How 3D Printing will Develop and Transform the Petroleum Industry?

3D Printing Image Credit: 3dprint.com
3D Printing
Image Credit: 3dprint.com

Deciphering the role of 3D printing and its impact in the petroleum industry.

3D printing has grown considerably in the past years and can now play a crucial role in many applications, with engineering, medicine, architecture, custom art, and design, being the most essential thing. Without creating unique tools or even using many tools, it can produce numerous objects, allowing several people to produce and sell their creations by skipping conventional publishing and distribution networks in this way.

Complex equipment that must meet robust performance and environmental requirements is used by the oil and gas industry. Additional development allows for creative shapes and complex geometries, reducing the number of components, minimizing assembly times, improving efficiency, and reducing emissions.

To allow proper post-processing, typically manufactured components must be broken down into constituent parts. For example, several components must be made from two halves, which are eventually welded together, to allow the efficient machining of internal surfaces. In comparison, 3D printing enables flow control and other oil/gas devices to be produced in a single component.

As creativity in 3D printing emerges in the oil and gas industry, the need for input from field staff is beneficial. An effective 3D printing system in oil and gas involves an initial stage of determining which parts and components truly benefit from the significant advantages of additive manufacturing.

The use of 3D printing to generate production is now becoming increasingly common in the energy sector. As 3D printing can manufacture customized and complex components faster than conventional production methods, the technology has been found by engineers to be the ideal solution for small volume companies. 3D printing does not need tooling and can be a key element in the next generation of components of energy, oil, and gas, creating lightweight structures with complex structural features.

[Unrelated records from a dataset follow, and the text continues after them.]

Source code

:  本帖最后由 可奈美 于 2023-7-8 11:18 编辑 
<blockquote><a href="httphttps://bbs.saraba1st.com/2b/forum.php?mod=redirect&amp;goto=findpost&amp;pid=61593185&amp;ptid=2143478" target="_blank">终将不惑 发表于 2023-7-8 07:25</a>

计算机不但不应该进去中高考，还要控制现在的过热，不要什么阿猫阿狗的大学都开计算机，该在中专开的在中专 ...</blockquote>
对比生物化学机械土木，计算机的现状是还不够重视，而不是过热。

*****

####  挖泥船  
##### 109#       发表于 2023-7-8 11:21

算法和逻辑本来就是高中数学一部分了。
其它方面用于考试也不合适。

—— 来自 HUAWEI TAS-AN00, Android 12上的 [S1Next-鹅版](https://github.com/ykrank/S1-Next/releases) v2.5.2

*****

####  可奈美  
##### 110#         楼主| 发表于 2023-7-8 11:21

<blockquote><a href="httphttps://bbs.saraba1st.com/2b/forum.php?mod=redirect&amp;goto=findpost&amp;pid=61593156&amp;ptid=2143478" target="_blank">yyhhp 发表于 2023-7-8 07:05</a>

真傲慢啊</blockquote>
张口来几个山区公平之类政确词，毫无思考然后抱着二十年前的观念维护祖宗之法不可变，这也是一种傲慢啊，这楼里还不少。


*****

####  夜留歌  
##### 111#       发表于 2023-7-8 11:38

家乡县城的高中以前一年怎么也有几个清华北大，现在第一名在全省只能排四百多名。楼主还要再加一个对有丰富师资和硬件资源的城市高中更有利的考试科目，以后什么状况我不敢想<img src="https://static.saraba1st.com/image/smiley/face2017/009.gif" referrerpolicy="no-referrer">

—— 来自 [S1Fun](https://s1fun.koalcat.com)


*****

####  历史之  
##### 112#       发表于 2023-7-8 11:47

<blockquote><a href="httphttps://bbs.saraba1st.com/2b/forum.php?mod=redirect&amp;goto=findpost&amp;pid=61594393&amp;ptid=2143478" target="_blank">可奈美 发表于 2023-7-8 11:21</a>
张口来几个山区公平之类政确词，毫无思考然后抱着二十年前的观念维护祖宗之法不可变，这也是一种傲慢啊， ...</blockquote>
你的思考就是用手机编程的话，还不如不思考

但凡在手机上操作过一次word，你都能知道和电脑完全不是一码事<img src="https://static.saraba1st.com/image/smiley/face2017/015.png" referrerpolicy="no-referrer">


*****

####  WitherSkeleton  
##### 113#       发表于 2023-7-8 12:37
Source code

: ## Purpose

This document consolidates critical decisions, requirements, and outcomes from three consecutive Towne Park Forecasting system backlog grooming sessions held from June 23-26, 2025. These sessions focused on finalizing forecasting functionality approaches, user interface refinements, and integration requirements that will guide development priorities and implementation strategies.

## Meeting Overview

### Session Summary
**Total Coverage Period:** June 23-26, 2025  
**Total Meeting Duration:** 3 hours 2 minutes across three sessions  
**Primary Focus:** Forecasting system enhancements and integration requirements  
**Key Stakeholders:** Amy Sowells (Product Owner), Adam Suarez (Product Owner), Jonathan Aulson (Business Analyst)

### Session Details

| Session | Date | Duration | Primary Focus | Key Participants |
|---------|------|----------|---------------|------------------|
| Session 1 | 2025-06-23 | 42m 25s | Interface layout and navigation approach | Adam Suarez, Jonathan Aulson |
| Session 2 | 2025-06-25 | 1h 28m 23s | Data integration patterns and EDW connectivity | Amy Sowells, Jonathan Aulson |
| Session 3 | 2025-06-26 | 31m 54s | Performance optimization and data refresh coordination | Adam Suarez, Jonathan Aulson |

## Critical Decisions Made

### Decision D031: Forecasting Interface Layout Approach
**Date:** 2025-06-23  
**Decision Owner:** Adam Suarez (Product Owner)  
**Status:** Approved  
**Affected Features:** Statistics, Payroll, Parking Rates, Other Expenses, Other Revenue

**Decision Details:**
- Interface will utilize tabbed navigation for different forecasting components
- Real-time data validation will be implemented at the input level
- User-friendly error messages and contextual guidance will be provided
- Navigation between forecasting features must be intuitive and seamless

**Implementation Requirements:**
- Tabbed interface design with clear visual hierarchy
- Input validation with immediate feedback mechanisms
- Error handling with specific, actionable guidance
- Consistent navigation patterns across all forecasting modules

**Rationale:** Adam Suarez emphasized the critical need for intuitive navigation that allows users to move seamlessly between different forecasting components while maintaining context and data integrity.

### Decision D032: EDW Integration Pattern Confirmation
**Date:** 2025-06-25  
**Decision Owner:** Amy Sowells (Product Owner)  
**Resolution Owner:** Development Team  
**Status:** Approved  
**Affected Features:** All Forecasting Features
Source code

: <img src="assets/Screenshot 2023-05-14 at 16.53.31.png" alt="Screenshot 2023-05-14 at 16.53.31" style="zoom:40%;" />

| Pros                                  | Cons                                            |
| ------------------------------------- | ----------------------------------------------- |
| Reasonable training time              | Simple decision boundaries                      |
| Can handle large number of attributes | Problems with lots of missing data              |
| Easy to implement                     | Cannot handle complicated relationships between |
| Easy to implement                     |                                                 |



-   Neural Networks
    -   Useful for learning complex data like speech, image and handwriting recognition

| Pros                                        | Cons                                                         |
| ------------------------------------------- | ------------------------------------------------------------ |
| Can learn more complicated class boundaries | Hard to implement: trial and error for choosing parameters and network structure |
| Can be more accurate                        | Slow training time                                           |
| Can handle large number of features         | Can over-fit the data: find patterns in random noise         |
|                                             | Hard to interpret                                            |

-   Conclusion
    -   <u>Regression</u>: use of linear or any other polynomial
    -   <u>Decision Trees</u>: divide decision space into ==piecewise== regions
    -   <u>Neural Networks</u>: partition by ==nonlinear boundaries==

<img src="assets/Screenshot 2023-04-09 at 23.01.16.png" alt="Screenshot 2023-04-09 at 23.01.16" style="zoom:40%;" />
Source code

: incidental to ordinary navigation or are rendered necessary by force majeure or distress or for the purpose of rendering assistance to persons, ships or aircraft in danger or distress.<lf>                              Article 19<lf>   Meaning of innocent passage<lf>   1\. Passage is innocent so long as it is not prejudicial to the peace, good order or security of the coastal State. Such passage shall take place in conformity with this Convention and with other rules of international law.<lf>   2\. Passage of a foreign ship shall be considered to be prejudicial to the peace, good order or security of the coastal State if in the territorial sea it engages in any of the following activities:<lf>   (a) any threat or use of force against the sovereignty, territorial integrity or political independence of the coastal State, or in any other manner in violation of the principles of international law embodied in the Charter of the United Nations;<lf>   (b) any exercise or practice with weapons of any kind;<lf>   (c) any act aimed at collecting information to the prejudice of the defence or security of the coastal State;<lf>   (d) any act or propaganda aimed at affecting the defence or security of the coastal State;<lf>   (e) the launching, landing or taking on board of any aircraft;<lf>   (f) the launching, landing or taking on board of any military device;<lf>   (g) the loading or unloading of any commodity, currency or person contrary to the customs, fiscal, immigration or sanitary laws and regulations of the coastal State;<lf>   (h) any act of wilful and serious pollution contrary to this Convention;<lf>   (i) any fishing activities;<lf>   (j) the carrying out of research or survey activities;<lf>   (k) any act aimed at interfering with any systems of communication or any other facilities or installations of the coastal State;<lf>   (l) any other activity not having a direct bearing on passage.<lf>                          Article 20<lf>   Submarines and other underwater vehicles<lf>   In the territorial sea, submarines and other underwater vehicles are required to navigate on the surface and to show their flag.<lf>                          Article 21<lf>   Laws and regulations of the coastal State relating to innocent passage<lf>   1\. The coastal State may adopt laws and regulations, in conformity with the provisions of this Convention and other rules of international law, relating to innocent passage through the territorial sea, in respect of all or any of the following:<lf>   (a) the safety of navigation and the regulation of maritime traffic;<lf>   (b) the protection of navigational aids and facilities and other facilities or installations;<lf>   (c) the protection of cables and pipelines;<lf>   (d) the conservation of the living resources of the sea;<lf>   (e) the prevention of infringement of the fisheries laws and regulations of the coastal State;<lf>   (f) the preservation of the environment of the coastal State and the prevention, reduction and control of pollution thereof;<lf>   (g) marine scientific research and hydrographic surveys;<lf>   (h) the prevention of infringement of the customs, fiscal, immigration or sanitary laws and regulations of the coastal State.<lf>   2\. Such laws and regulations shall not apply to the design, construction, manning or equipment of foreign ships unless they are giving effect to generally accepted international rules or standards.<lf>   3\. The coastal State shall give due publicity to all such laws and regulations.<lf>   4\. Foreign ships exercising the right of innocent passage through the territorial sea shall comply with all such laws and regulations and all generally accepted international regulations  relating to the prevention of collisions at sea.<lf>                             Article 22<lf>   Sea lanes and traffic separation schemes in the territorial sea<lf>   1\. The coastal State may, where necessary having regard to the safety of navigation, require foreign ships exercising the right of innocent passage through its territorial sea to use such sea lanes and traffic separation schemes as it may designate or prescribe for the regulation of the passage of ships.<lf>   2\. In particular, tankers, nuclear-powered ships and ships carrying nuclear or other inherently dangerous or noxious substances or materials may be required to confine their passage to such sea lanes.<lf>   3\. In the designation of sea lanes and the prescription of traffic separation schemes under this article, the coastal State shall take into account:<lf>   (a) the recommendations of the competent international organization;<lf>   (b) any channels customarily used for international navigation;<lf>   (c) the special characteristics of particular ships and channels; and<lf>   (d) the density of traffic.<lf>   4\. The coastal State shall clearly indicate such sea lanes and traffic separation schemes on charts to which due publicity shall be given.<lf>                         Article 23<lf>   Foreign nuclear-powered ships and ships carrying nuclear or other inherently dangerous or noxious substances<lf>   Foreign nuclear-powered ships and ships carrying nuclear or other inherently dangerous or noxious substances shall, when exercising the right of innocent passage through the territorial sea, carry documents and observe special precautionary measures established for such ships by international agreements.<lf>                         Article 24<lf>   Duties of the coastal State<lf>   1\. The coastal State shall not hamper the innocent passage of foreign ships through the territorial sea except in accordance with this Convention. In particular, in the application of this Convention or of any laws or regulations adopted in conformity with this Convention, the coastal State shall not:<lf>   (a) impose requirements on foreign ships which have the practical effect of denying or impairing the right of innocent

The AM method also poses legal and regulatory questions, even as 3D printing injects efficiencies into the manufacture and delivery of components. Industry certification of this technology is a possible obstacle for maintaining, challenging performance and safety standards. The transition from the use of additive manufacturing for prototyping to its use in the efficient manufacture of end-use products must meet rigorous performance and safety requirements, which is difficult to complete.

There is a growing use of 3D printing in the energy sector in the replacement parts industry. The over-stocking of replacement parts has meant high downtime costs and logistical challenges of delivering to remote areas. This technology offers a solution by printing legacy components on-site or a 3D service provider on-demand.

According to recent estimates, 3D printing in the gas and oil field is valued at US$32 billion. While 3D printing reportedly only accounts for 0.1 percent of the global manufacturing market, increased technology penetration indicates that by 2030 it may be worth as much as $60 billion.

3D printing focus in the oil and gas industries has been projected to shift towards more serial production: to repeatedly create the same item and the contrary to agility. In sectors such as aerospace and health care, serial AM is already a reality. In the end, this would help minimize the cost of reproducing machine components that can be readily accessible on-site if a breakdown takes place.